- _READING TEXT_
===

Then I would spend about 30 minutes to an hour whining and crying about how I just wanted to be back home. I slowly started alienating myself from my hometown friends. They had the life I once had and wanted back, I had to prove something, I had to make new friends, I had to pretend that my new "home" wasn't so bad and I would be a-o-k. 

It wasn't, at all. After about two months of being at my new school I finally had two people start talking to me. A bisexual female, T, and a homosexual male, D. You can imagine the reputation I quickly acquired by befriending these two. Somehow, I didn't care. I needed someone, something, to take my mind off going day to day with no one to talk to because now my HSSH was randomly becoming too busy to talk. Later D confessed that on my first day of school he was going to ask me to sit by him and once I took the seat he was going to walk away and laugh...I might want to add that D was a total diva! The only thing that stopped him was T telling him he was a horrible person and talking him out of it. 
D & I on the last day of the semester.

I remember going home after school each day and jumping on the treadmill and running my ass off while repeating in my head, "I will be skinny like the popular girls, they will eventually talk to me, I will soon make friends..." mind you, I only weighed 110lbs, so fat right? insert complete rolling of eyes. Looking back I want to cradle that girl that I was, tell her she was good enough and beautiful, and that it wasn't her, it was them.

===

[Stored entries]
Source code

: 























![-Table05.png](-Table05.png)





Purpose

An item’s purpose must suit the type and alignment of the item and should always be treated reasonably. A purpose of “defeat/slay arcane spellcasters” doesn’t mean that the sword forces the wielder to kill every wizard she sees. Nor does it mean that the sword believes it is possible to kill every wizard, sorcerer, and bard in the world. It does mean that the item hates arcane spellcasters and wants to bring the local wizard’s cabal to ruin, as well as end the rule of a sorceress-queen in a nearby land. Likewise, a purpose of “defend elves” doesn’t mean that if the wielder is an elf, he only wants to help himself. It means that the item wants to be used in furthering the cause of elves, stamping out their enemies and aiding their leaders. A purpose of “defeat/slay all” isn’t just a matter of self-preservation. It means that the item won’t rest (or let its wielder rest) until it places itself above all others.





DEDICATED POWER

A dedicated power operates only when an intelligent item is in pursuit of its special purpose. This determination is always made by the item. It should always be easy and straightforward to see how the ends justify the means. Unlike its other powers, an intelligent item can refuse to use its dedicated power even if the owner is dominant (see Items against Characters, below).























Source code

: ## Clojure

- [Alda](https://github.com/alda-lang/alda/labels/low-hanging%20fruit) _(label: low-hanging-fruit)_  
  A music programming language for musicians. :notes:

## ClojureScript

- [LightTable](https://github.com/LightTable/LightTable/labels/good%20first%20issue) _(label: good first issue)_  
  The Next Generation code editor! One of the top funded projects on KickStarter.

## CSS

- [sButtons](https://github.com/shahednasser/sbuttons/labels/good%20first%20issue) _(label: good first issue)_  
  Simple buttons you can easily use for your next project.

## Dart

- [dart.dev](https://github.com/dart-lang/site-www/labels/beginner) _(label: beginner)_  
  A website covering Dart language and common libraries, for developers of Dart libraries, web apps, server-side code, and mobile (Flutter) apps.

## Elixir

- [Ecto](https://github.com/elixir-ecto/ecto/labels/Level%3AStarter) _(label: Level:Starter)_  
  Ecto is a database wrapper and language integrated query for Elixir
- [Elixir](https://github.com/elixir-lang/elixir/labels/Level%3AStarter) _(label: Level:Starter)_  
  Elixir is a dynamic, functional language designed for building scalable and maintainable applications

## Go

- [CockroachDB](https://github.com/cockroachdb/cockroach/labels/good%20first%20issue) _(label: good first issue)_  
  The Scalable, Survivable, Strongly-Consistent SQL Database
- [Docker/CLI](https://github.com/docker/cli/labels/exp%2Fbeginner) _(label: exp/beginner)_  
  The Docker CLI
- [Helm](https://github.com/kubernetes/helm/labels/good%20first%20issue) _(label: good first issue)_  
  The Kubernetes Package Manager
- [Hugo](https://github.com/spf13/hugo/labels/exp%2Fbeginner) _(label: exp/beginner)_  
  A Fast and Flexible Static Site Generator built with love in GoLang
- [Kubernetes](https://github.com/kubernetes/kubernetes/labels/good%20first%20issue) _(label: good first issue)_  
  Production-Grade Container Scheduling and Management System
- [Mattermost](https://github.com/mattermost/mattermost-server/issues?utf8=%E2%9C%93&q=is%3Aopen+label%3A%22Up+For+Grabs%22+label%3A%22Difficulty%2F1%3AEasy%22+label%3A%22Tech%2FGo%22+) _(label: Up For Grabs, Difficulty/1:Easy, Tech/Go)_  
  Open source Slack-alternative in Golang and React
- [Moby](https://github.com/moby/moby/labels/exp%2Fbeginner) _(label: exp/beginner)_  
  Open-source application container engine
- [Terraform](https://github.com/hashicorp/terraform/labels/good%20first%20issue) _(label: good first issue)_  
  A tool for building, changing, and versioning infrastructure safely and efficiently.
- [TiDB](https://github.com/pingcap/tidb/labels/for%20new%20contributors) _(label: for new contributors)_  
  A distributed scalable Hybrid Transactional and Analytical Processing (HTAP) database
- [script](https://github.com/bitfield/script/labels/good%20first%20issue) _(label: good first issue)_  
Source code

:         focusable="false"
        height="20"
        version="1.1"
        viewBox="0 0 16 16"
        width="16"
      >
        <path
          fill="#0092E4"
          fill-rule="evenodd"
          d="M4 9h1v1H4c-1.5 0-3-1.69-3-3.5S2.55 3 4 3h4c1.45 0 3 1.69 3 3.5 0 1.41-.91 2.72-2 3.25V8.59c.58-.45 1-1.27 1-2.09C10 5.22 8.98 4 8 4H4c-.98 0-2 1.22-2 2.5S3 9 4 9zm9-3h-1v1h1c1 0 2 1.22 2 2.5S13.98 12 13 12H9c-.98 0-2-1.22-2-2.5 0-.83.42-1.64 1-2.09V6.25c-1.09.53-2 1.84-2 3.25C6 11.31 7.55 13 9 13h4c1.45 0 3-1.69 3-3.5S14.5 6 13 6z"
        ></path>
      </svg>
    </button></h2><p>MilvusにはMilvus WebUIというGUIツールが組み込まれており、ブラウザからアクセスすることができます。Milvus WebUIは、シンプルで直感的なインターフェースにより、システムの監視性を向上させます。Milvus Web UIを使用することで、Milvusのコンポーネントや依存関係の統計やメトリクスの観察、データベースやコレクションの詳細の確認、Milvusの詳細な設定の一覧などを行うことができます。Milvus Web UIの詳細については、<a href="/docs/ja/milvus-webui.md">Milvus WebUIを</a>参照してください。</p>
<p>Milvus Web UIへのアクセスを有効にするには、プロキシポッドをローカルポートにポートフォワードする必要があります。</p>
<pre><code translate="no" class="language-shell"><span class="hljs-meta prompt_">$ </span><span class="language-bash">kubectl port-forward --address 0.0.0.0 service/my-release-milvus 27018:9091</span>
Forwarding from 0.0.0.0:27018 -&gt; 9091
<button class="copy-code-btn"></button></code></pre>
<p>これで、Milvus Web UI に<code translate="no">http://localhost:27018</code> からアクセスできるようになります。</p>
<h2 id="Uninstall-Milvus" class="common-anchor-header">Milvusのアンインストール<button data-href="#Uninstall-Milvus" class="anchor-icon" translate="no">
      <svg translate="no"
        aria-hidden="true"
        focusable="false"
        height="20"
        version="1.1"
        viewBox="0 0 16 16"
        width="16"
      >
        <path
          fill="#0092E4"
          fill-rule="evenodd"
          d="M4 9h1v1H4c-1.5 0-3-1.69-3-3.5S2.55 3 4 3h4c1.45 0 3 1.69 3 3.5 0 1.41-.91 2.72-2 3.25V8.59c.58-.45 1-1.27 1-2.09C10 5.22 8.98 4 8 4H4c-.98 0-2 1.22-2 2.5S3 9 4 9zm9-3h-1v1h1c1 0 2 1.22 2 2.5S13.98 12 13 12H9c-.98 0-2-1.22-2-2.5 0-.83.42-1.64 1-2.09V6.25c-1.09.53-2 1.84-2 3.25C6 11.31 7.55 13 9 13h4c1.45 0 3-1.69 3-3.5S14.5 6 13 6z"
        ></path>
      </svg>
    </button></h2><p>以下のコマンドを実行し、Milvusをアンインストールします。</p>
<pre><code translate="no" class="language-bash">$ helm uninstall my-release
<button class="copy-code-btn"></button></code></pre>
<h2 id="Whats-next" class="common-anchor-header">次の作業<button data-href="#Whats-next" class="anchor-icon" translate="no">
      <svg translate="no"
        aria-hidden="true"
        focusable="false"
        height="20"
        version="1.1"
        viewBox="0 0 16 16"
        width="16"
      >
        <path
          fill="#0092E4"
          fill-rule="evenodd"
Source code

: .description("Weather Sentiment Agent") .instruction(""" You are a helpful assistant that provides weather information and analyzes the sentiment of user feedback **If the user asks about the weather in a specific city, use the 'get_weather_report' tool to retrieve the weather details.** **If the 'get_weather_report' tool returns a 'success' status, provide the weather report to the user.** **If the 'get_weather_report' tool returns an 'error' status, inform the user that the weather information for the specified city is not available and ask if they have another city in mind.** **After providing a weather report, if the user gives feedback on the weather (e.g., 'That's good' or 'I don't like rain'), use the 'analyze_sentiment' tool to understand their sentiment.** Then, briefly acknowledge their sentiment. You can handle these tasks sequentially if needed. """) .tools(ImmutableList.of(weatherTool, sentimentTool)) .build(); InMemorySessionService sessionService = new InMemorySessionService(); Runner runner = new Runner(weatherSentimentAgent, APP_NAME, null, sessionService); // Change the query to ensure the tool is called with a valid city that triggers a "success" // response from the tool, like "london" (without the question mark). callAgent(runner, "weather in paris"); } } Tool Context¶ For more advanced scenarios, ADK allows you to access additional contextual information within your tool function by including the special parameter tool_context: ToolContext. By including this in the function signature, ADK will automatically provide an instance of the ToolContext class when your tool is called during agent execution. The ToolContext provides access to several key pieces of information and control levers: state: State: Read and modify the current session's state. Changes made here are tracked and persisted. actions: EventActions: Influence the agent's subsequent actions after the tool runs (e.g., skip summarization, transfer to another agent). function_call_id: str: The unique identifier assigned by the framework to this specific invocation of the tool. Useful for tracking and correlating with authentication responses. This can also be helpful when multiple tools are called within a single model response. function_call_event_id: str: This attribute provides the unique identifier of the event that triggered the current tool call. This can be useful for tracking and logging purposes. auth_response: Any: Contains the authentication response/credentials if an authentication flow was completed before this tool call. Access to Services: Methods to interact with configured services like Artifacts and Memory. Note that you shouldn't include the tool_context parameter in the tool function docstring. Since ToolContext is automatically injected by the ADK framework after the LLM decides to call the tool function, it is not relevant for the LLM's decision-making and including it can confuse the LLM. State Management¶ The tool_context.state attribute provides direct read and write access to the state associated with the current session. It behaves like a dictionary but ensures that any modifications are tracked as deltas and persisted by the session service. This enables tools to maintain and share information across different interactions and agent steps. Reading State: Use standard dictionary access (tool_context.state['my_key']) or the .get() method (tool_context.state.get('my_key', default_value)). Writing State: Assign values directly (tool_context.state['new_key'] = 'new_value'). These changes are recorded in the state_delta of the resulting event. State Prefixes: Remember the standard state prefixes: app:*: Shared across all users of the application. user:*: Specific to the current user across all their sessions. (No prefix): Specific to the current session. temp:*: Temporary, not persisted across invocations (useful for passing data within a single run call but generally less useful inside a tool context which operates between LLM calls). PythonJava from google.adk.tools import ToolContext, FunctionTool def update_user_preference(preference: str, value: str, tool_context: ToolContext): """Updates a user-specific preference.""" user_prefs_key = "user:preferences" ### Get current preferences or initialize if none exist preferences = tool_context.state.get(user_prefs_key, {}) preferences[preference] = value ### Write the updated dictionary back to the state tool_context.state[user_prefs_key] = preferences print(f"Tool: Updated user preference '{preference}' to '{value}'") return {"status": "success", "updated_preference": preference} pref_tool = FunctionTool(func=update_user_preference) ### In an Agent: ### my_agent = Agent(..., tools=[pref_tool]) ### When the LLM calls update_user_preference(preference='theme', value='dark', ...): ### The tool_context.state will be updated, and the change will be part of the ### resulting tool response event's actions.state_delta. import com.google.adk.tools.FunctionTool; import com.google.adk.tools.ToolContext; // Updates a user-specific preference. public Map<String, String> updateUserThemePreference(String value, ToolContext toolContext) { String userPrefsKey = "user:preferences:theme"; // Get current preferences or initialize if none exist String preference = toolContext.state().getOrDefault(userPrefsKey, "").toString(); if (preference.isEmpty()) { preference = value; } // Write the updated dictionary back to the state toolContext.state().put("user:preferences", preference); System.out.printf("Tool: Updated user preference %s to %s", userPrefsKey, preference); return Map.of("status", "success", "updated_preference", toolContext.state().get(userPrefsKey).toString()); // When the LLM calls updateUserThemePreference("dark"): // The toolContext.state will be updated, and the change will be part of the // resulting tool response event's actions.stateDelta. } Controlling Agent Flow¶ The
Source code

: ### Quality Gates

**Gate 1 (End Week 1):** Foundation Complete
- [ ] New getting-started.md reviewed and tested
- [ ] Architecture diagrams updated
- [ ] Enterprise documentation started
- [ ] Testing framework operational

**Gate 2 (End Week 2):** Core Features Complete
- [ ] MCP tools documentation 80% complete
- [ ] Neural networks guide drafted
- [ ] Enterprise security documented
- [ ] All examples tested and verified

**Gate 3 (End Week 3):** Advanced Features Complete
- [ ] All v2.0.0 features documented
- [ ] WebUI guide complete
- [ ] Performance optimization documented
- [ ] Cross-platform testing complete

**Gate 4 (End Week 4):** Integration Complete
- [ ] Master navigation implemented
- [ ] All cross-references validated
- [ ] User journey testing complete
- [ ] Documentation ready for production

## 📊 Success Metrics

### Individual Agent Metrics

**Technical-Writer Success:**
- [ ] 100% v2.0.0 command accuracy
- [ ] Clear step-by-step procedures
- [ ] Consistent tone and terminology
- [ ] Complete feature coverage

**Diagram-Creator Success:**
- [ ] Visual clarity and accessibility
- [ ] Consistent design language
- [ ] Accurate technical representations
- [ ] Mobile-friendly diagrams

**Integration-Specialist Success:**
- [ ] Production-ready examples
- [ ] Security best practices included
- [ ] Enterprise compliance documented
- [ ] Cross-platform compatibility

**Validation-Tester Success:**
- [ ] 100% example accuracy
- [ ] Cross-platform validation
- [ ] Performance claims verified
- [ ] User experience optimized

===

- _TASK PROMPT_
Continue the account of starting over at a new school, beginning right after its last sentence.

- _RESPONSE BELOW_
Fast forward to years later I am happy in my own skin. I will be the first to admit I love makeup, I love changing the color of my hair, and I love getting my eyebrows, toes, and nails done. However, I do this stuff for me, not anyone else. I am comfortable in my skin to go to the grocery store with no makeup on, not caring who I run into, with my hair unwashed and on top of my head. I am right where I want to be and each night I get to lay down beside a gorgeous man with my naked face and wet hair and guess what, he still loves me.

 For the sake of the video, here I am naked, exposed, and still beautiful. Why? Because God didn't create me to have a full face of makeup on when I came out of the womb and dare I say that he created something less than beautiful. Makeup should be for fun, not to hide behind.

Side note: I later went to prom with D (his senior year, my junior) and we had a blast. I still keep in contact with him today but not often. I didn't marry my high school sweet heart, we broke it off a month before my senior year prom. I got into the 'popular' group for two weeks until they spread rumors around the entire school that I was a lesbian thus leaving me to eat my lunch in the bathroom  stall (because I would have food thrown at me during lunch) until I befriended T which led me to eat my lunch in the Art room with her.